Тощий чернокожий в драных белых одеждах вошел и простерся ниц. Когда он упал на живот, от его одежд поднялась туча пыли.
— Государи мои! — задыхаясь, выговорил он. — Зехбе и афаки выступили на нас. Я увидел их вчера в оазисе Кидесса и скакал всю ночь, чтобы доставить весть.
Конан и Сакумбе, оба мгновенно протрезвев, вскочили на ноги. Конан сказал:
— Брат король, это значит, что Зехбе может быть здесь утром. Прикажи барабанам бить сбор.
Пока Сакумбе вызывал офицера и отдавал приказ, Конан повернулся к Амальрику.
— Как ты думаешь, ты со своими всадниками сможешь напасть на афаки врасплох по дороге сюда и разбить их?
— Может, и смогу, — осторожно ответил Амальрик. — У них будет численный перевес, но я знаю овраги к северу, которые подойдут для засады…
5
Часом позже, когда солнце уже скрылось за серокоричневыми кирпичными стенами Томбалку, Конан и Сакумбе заняли места на тронах, возвышающихся над площадью. Барабаны грохотали, созывая войска на сбор. Чернокожие воины прибывали на площадь. Зажгли костры. Украшенные перьями офицеры выстраивали воинов в линии и проверяли наконечники копий, чтобы убедиться, что те достаточно остры.
Амальрик на лошади пересек площадь, чтобы отрапортовать королям, что его всадники будут готовы выступить в полночь. Мысли его были заняты планами и стратегическими вопросами. Если афаки не побегут при первой атаке, следует ли прекращать сражение и отступать, чтобы потом напасть на них, когда они спешатся для штурма стен Томбалку…
Он поднялся по ступеням на возвышение, где сидели короли, окруженные чернокожими офицерами, которым они отдавали приказы.
— Государи мои… — начал он.
Его слова были прерваны диким воплем. Рядом с троном появился Аския, вопя и указывая на Амальрика.
— Вот он! — заверещал колдун. — Человек, который убил бога! Человек, который убил одного из моих богов!
Негры, окружающие трон, обратили к колдуну изумленные лица. В свете костров белки их глаз сверкали белым на фоне темных лиц. В выражении их лиц благоговейный ужас смешался со страхом перед Амальриком. Они явно не представляли, как человек может убить бога. Тот, кто совершил такое, наверняка сам отчасти бог.

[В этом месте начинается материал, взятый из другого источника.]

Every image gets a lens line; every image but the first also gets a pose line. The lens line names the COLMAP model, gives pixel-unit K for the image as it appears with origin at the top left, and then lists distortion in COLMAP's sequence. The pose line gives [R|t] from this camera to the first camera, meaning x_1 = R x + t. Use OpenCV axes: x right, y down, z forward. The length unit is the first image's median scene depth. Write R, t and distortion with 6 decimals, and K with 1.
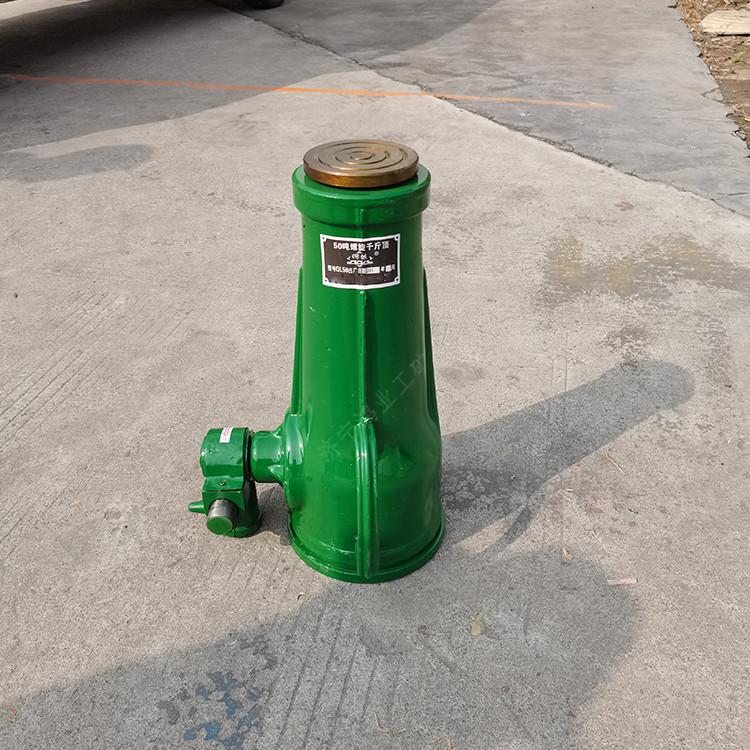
lens RADIAL K [[752.7, 0, 371.9], [0, 752.7, 377.5], [0, 0, 1]] dist [0.048219, -0.076539]
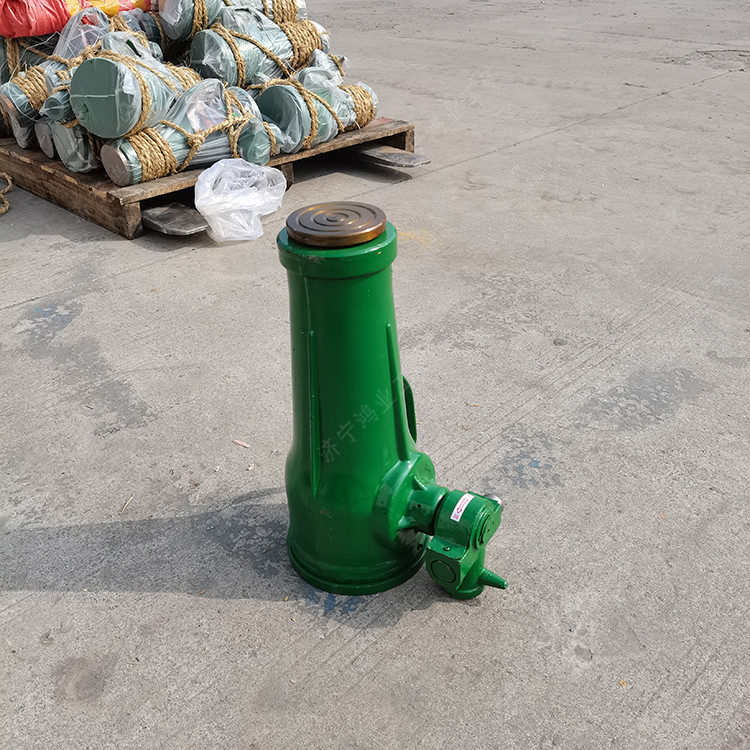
lens RADIAL K [[752.7, 0, 371.9], [0, 752.7, 377.5], [0, 0, 1]] dist [0.048219, -0.076539]
pose [[-0.841370, -0.248414, 0.479986, -0.473912], [0.332865, 0.461497, 0.822327, -0.784867], [-0.425789, 0.851652, -0.305602, 1.084487]]
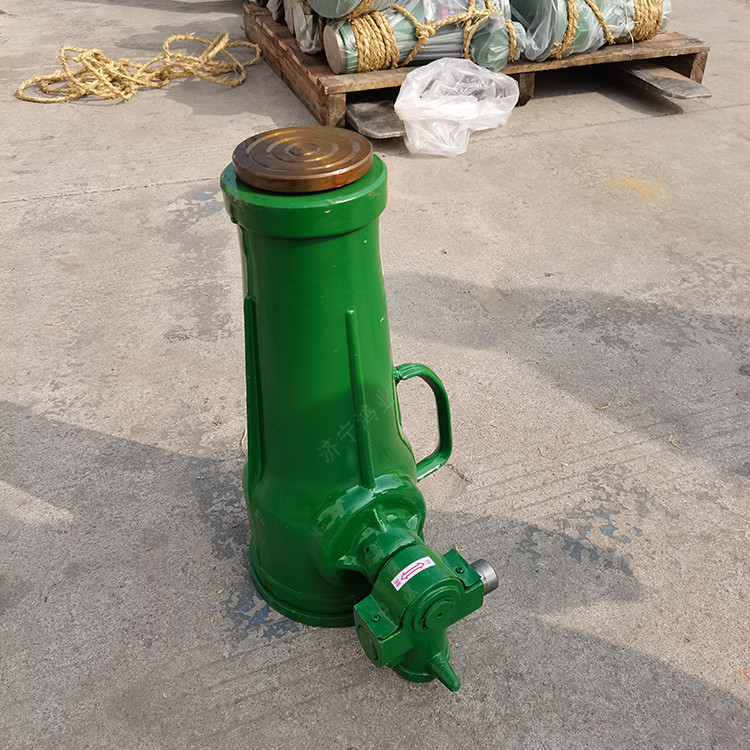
lens RADIAL K [[752.7, 0, 371.9], [0, 752.7, 377.5], [0, 0, 1]] dist [0.048219, -0.076539]
pose [[-0.530169, -0.497669, 0.686473, -0.523486], [0.489572, 0.481351, 0.727063, -0.521207], [-0.692271, 0.721545, -0.011552, 0.801936]]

— Какое наказание может быть достаточным тому, кто совершил такое святотатство? — продолжал Аския. — Я требую, чтобы убийца Олламонга и его девка были отданы мне для пыток! Боги, я заставлю их испытать такую боль, которой ни один смертный не испытывал в течение тысячелетий…
— Заткнись! — взревел Конан. — Если Амальрик прикончил тварь из Гэзела, мир стал только лучше от этого! Теперь пошел прочь отсюда и не мешай нам. Мы заняты делом.

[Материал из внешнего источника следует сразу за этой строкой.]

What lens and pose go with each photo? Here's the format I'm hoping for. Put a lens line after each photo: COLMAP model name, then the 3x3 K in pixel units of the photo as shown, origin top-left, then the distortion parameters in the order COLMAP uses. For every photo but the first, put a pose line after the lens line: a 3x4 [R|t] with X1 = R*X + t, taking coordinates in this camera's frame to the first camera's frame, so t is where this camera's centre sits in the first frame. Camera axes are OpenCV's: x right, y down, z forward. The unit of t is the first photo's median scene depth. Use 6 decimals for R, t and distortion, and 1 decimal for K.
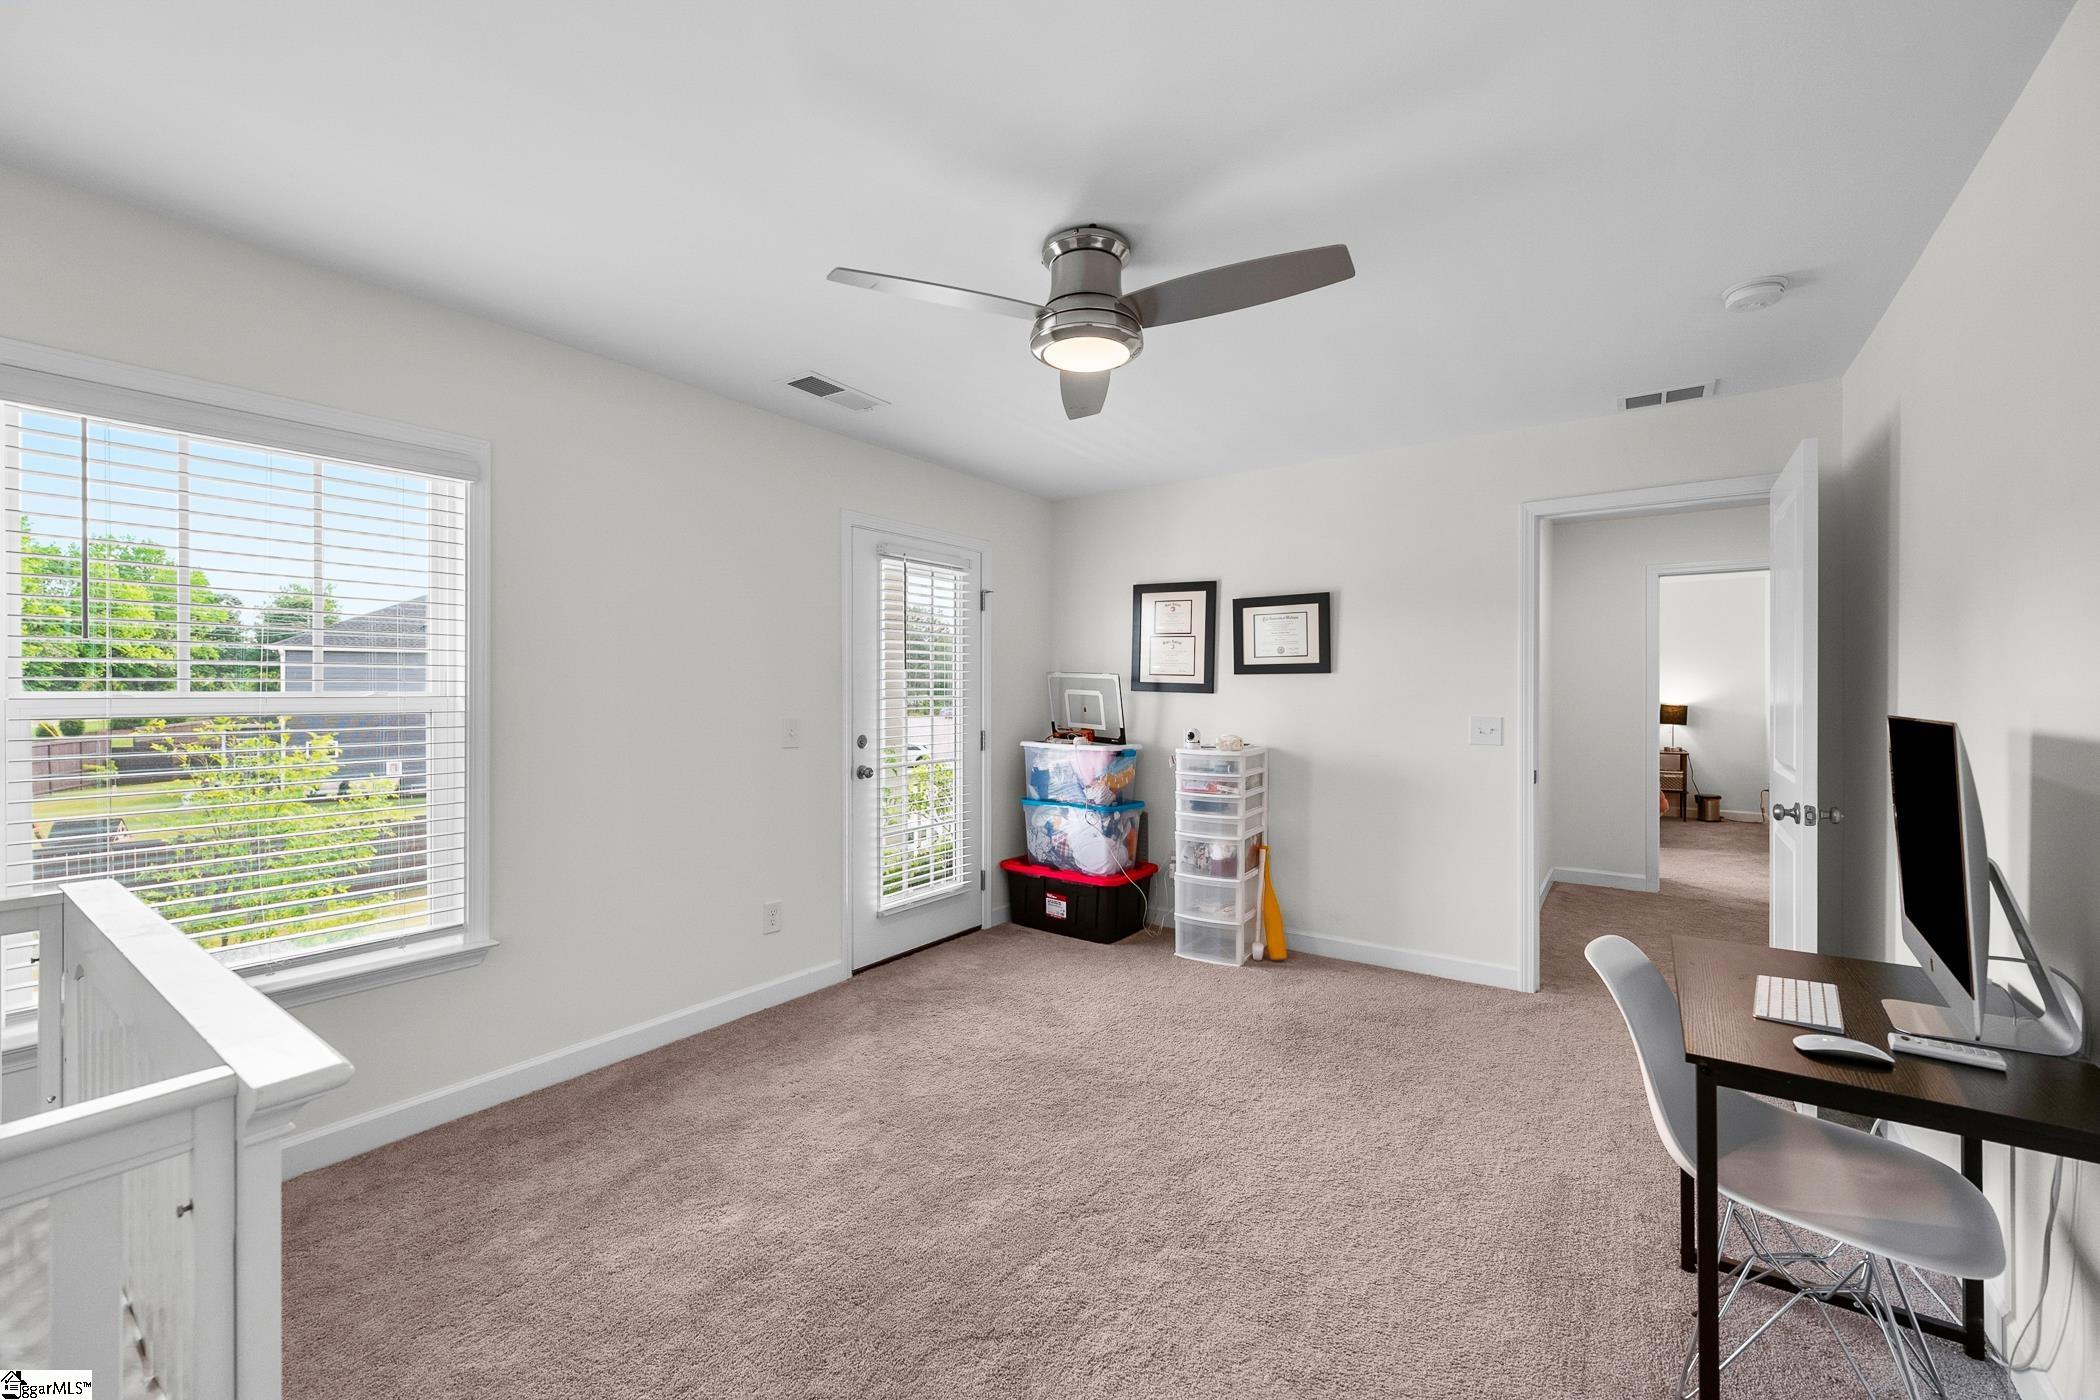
lens RADIAL K [[835.0, 0, 1044.7], [0, 835.0, 689.5], [0, 0, 1]] dist [-0.000389, 0.000032]
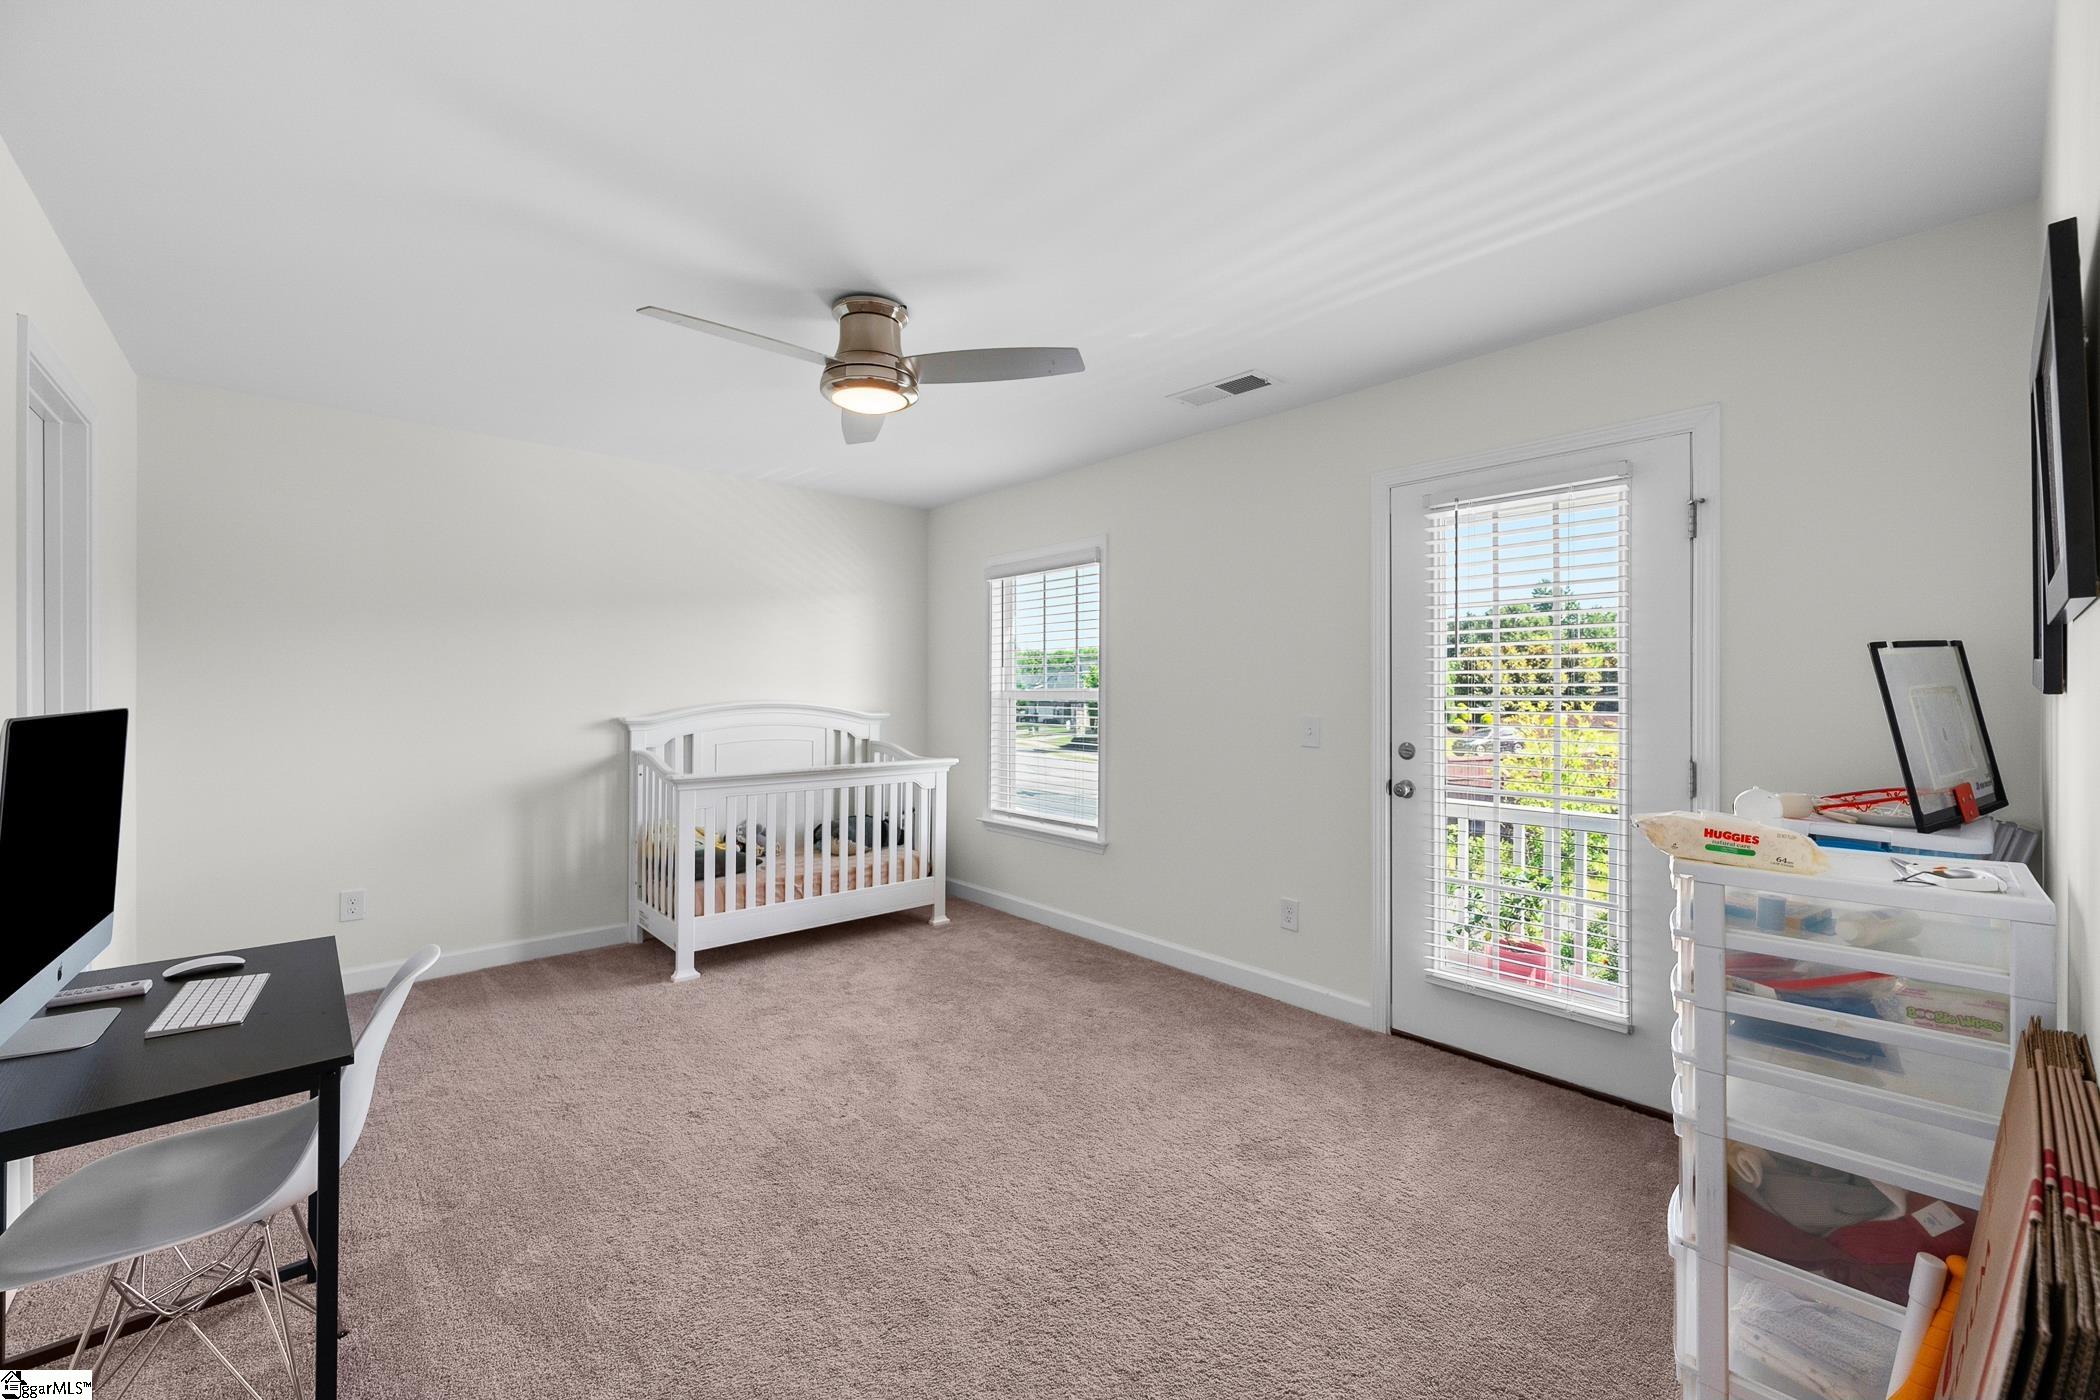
lens RADIAL K [[835.0, 0, 1044.7], [0, 835.0, 689.5], [0, 0, 1]] dist [-0.000389, 0.000032]
pose [[-0.224102, 0.000510, -0.974566, 0.680706], [0.003651, 0.999993, -0.000317, 0.001878], [0.974559, -0.003629, -0.224102, 0.894109]]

— Но, Конан… — сказал Сакумбе.
— Эти белокожие дьяволы всегда заодно! — завопил Аския. — Ты все еще король, Сакумбе, или нет? Если да, то прикажи схватить их и связать! Если ты не знаешь, что с ними сделать…
— Ну… — сказал Сакумбе.
— Послушай! — крикнул Конан. — Если Гэзелу больше не угрожает этот так называемый бог, мы можем захватить город, заставить его людей работать на нас и научить нас их наукам. Но сначала прогони эту ведьму, пока я не прошелся по нему мечом!
— Я требую… — возопил Аския.
— Прогони его! — взревел киммериец, кладя руку на рукоять меча. — Клянусь Кромом, неужели ты думаешь, что я отдам такого старого товарища, как Амальрик, на растерзание головорезу, поклоняющемуся дьяволам?